Chicago Mayor Rahm Emanuel has reversed course, agreeing to delay today’s City Council vote on whether to greenlight a $1.6 billion tax increment financing (TIF) package. The subsidies would benefit Sterling Bay and Related Midwest, the developers behind two proposed megaprojects, Lincoln Yards and the 78, respectively.
In the past few months, Emanuel had urged both the City Council and the candidates for his office to push ahead with the TIFs, feeling that a failure to break ground on these projects would have a chilling affect on development in the city. Some have viewed Lori Lightfoot’s landslide victory last week as a referendum on Aldermanic prerogative and the massive development projects that they can lead to.

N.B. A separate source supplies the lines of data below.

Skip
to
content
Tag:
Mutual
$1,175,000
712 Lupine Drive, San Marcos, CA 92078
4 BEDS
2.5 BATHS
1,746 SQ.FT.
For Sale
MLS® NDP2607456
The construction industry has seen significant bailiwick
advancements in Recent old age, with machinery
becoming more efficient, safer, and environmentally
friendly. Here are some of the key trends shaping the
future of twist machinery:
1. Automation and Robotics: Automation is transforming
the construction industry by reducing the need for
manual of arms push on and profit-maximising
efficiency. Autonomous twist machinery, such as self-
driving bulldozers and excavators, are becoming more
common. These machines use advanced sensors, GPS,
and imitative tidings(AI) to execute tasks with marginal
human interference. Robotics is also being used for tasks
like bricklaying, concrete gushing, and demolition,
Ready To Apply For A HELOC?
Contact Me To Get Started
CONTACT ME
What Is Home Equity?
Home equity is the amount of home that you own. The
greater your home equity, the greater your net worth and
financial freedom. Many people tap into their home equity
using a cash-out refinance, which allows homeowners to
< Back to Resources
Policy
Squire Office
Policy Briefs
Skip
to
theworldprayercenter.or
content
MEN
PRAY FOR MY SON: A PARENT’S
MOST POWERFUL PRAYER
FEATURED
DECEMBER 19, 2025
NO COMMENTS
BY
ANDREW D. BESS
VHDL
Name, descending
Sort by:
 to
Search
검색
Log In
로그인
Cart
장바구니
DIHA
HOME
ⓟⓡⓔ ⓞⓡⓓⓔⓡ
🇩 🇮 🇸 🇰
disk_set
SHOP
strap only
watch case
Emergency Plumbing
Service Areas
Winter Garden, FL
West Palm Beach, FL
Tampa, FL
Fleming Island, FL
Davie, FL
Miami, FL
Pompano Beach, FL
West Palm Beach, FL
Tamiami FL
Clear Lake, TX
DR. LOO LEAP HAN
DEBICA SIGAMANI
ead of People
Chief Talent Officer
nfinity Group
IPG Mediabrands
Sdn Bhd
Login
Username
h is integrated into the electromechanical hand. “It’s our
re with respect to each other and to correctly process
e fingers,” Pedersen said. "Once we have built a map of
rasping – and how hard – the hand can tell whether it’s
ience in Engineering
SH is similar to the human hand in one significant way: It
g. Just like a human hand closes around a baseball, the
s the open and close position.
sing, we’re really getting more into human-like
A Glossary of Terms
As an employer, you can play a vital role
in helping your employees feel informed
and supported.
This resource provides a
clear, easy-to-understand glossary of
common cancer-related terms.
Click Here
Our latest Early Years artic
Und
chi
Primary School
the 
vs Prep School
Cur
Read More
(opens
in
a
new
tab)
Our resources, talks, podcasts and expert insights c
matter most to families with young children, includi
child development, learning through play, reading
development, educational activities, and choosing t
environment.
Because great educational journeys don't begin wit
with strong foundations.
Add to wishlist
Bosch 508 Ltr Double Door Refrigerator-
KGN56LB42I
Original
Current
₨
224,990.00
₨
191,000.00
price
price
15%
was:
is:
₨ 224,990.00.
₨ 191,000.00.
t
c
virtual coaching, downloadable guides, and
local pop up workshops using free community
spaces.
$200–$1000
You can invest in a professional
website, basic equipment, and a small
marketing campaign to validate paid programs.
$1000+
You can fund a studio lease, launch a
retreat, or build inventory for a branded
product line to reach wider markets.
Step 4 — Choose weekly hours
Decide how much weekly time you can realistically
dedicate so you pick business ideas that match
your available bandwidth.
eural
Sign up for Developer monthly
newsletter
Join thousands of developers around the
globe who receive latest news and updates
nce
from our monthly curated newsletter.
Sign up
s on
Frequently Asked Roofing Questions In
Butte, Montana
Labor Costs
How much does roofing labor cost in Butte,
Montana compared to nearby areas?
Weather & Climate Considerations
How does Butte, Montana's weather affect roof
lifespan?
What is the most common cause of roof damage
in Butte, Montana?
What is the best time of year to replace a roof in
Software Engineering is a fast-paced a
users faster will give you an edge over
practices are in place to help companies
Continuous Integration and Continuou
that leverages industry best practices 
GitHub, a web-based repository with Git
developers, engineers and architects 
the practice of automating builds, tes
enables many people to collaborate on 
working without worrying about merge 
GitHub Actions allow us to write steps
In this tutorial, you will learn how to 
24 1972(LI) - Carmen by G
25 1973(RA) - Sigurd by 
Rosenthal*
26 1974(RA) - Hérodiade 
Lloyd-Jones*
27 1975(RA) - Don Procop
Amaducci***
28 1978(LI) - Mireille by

“In our first meeting, as well as in subsequent conversations, I made it very clear to the Mayor-elect that I would not move forward on these projects if she wanted to delay the process,” Emanuel said in a statement. “While I firmly believe in the value of these projects to the entire city, out of respect for her wishes and request, I will honor my commitment and delay the vote.”
Lightfoot has called for delaying the vote since her election win. In particular, she believes that the $6 billion Lincoln Yards project should have more on-site affordable housing and the city could get “a better deal” for the $900 million that would have gone into the Lincoln Yards TIF had today’s vote gone ahead and prevailed.
“From day one, I have raised concerns about these deals and the deeply flawed process that has led us to this moment,” Lightfoot said, adding that more community input and improved transparency were needed before any equitable economic growth could be derived from these megaprojects.
“I am hopeful that under the mayor-elect’s leadership of the new City Council these critical projects will move forward and bring the kind of investment and job creation that has been a hallmark of the past eight years,” Emanuel said.
Sterling Bay’s Lincoln Yards—which would stitch together Lincoln Park and Bucktown on over 50 acres at the North Branch—won approval from the Chicago Plan Commission at a contentious January meeting. Despite vocal opposition, the stage seemed set for the project to go ahead, prior to today’s decision.